Samsung is working on a new Galaxy Ring, and the most important upgrade may come from what happens after the ring collects health signals in the background.
Hon Pak, who leads Samsung’s digital health team, told Forbes that a next generation ring is in development. Samsung hasn’t announced the name, launch timing, price, regions, or specs, so Galaxy Ring 2 remains a useful shorthand rather than a confirmed product name.
The clearest direction is continuous monitoring. Samsung wants wearables that learn a person’s normal patterns over time, then flag changes early enough to push someone toward a checkup or a better daily habit.
How could the ring spot trouble
Samsung is already building health features around personal baselines. One upcoming Samsung Health tool uses seven nights of sleep data to establish a user’s norm, drawing from signals such as heart rate, respiratory rate, blood oxygen, and other overnight readings. After that, it can watch for changes large enough to deserve attention.

A smart ring fits that job neatly. It’s easier to keep on overnight than a watch for many people, and sleep is where Samsung is already looking for quieter health signals.

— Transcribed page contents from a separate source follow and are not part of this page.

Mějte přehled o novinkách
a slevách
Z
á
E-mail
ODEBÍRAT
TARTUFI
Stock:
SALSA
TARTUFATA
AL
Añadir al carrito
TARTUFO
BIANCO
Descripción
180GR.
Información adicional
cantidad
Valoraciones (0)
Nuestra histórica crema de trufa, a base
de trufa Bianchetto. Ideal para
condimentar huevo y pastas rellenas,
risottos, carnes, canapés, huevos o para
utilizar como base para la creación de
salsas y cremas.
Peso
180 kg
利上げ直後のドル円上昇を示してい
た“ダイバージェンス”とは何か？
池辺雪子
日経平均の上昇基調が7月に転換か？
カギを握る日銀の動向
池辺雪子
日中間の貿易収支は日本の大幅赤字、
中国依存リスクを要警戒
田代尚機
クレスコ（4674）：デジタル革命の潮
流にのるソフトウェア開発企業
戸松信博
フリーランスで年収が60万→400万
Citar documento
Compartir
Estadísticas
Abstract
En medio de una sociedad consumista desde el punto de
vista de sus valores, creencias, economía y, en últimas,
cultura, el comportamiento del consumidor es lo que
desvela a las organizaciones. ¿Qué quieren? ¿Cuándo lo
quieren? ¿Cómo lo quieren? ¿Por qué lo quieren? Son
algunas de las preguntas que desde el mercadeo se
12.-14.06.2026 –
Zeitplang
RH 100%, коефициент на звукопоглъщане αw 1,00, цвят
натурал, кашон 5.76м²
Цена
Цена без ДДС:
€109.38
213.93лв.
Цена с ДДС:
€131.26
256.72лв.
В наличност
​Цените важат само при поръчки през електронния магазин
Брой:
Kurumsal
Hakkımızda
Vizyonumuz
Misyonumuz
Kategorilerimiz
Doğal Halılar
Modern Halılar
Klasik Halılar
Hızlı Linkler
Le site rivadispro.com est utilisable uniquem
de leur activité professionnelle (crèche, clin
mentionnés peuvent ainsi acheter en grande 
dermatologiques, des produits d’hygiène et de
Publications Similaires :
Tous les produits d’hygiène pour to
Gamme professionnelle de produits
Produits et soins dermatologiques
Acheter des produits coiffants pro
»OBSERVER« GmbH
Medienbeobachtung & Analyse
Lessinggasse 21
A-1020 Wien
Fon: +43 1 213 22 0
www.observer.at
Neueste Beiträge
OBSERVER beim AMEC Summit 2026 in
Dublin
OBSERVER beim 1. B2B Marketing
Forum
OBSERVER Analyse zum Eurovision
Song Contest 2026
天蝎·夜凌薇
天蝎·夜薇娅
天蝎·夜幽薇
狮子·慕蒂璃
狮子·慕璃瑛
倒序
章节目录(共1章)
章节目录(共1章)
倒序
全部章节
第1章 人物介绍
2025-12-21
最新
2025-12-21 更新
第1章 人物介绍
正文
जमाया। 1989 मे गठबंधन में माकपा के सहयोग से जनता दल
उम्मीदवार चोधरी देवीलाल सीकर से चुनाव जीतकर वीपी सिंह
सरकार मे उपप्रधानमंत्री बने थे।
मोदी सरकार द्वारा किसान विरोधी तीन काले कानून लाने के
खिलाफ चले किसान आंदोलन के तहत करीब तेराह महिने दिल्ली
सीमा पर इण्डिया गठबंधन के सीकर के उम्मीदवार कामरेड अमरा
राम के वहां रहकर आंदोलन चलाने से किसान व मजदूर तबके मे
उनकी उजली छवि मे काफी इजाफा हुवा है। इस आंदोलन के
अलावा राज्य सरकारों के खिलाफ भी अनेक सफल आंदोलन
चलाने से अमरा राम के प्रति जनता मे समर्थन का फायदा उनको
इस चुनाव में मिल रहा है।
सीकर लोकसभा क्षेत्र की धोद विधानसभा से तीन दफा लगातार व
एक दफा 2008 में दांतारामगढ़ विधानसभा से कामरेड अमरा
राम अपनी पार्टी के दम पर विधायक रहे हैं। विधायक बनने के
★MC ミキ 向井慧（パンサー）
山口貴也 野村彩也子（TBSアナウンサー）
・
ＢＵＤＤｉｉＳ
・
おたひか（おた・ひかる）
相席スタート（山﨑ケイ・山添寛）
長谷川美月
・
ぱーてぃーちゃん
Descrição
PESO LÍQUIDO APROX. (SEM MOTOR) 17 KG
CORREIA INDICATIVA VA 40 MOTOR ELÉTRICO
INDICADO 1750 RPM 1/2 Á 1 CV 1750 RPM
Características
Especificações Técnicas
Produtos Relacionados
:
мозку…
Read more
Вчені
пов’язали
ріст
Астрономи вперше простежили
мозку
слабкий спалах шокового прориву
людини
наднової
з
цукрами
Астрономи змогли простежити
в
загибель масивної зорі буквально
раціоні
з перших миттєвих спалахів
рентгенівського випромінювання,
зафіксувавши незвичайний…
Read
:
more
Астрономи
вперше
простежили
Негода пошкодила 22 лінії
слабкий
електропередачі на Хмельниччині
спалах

Samsung also plans a Heart Health Score that connects sleep, nutrition, activity, and stress with cardiovascular risk. The company hasn’t said which features the next ring will support on its own, so the safer read is that Galaxy Ring 2 will feed a wider Samsung Health system.
Why would AI carry the load
Pak framed the smart ring market as a software race, because today’s competing rings are working with broadly similar sensors. That puts pressure on Samsung Health to turn raw readings into guidance people trust.
Samsung can pull context from several places. A ring can capture passive signals, a Galaxy Watch can add richer measurements, and SmartThings can bring in habits around sleep, food, and routines at home.
The hard part is restraint. Health nudges can’t feel like another notification feed, or users will tune them out before the system earns confidence.

What happens after the hardware tease
Samsung’s next step appears to be AI coaching that adapts to the person using it. Pak described a future system that learns timing, tone, and motivation style, then nudges people toward better sleep or activity habits.
Compatibility is still open. Today’s Galaxy Ring is tied to Samsung’s Android world, but Pak hinted that upcoming news may address where the product line goes next.
For now, Galaxy Ring 2 is worth watching for one test above all, whether Samsung can turn passive health data into advice you’ll act on before the signals become easy to ignore.